-- PAGE --

━━━━━━━━━━━━━━━━

Why Ruud van Nistelrooy can save Leicester after wowing Man United's players – and the first thing he needs to get rid of
Ask around Manchester United about Ruud van Nistelrooy the coach and endorsements quickly come rolling in.
‘He’s obsessed,’ is how one source put it. Another spoke of how impressed they were with how he empowered those around him.
‘Ruud is an excellent coach. You can tell that he’s addicted to football,’ Harry Maguire, who will no doubt find himself quizzed this week by friends back at old club Leicester, said earlier this season.
‘He loves analysing the game. I’ve been really impressed by his ideas.’
Tongues were wagging back in his homeland when he was turning down job offers to be a No 1 at clubs such as Burnley to become one of Erik ten Hag’s assistants at Manchester United.
Initially it was a move greeted with some scepticism back home. Van Nistelrooy had been out of work for over 12 months having walked out of his job as PSV Eindhoven’s boss under a cloud.
Ruud van Nistelrooy is on the brink of the Leicester job after his exit from Manchester United
He left the Red Devils after acting as the club’s interim manager before Ruben Amorim’s arrival
Van Nistelrooy will succeed Steve Cooper (left) who was sacked by the Foxes earlier this week
The 48-year-old’s reign at Philips Stadion was overshadowed by talk of private clashes with his players, many of whom held concerns over his coaching abilities. Some felt he was stubborn and unwilling to adapt his approach.
It was a steep learning curve. Open to new ideas, Van Nistelrooy reached out to his former coach Marco van Basten for advice prior to stepping up as interim head coach at Old Trafford when Ten Hag got the boot.
Van Nistelrooy resurrected a United group down on their haunches, winning three of his four matches – including two victories over his new club – and drawing the other, after Ten Hag’s time had finished with a run of one win in eight.
He worked closely with Amad Diallo and Bruno Fernandes, both of whom shone in his short spell.
‘He wants to bring joy to the players. He brought everyone with a smile to the games, he just wanted us to enjoy it,’ said Fernandes, who scored four goals in four games under Van Nistelrooy having failed to score this season under Ten Hag.
Goalkeeper Andre Onana and Matthjis de Ligt offered similar rave reviews. Casemiro wrote a gushing goodbye to him despite saying nothing for Ten Hag. All of them desperately wanted him to stay.
What won’t be lost on Van Nistelrooy is that he is walking in to a notoriously restless Leicester dressing room that turned on Brendan Rodgers, Enzo Maresca and Steve Cooper.
That should be uppermost in Van Nistelrooy’s mind, though the Leicester squad also need to take a look in the mirror. They may never have bought into Cooper’s methods but if they think they can play Pep Guardiola-lite football in the Premier League as they did in the Championship under Enzo Maresca, they are foolish.

━━━━━━━━━━━━━━━━

-- WHAT THE EXERCISE ASKS --
Determine whether each statement below agrees with the article on Ruud van Nistelrooy, answering yes or no and quoting the deciding words of the article: (a) Van Nistelrooy won three of his four matches in charge at Manchester United; (b) Bruno Fernandes scored two goals under Van Nistelrooy; (c) Casemiro wrote a farewell message to Erik ten Hag.

━━━━━━━━━━━━━━━━

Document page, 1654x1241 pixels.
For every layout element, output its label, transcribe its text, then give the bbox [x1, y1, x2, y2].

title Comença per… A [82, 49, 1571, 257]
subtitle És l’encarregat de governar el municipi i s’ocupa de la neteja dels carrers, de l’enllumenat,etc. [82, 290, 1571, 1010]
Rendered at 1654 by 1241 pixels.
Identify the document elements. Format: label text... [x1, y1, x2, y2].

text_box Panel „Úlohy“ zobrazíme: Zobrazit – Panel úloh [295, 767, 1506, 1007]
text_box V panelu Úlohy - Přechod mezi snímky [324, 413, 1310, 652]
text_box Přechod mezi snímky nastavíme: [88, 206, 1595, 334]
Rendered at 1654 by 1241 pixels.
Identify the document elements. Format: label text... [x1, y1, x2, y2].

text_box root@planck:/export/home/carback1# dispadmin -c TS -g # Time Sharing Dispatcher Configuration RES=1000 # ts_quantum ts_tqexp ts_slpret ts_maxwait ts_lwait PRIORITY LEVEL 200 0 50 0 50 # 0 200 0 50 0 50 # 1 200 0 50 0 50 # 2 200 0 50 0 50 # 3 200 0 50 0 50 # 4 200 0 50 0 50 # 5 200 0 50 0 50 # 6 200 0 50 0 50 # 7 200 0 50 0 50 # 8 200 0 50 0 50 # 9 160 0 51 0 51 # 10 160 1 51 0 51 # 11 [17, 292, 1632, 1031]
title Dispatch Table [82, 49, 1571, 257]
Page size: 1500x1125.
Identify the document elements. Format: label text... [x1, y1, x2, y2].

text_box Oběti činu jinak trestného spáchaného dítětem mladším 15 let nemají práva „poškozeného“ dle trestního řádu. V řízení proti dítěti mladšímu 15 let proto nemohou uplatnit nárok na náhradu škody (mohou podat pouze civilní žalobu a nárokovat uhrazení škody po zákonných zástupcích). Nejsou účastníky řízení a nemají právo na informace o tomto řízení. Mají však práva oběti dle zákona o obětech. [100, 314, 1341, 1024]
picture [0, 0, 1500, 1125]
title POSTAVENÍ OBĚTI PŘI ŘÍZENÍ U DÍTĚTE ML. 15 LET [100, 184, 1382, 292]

━━━━━━━━━━━━━━━━

-- ANSWER FOR THIS EXERCISE --
(a) Yes: "winning three of his four matches"
(b) No: "scored four goals in four games under Van Nistelrooy"
(c) No: "Casemiro wrote a gushing goodbye to him despite saying nothing for Ten Hag."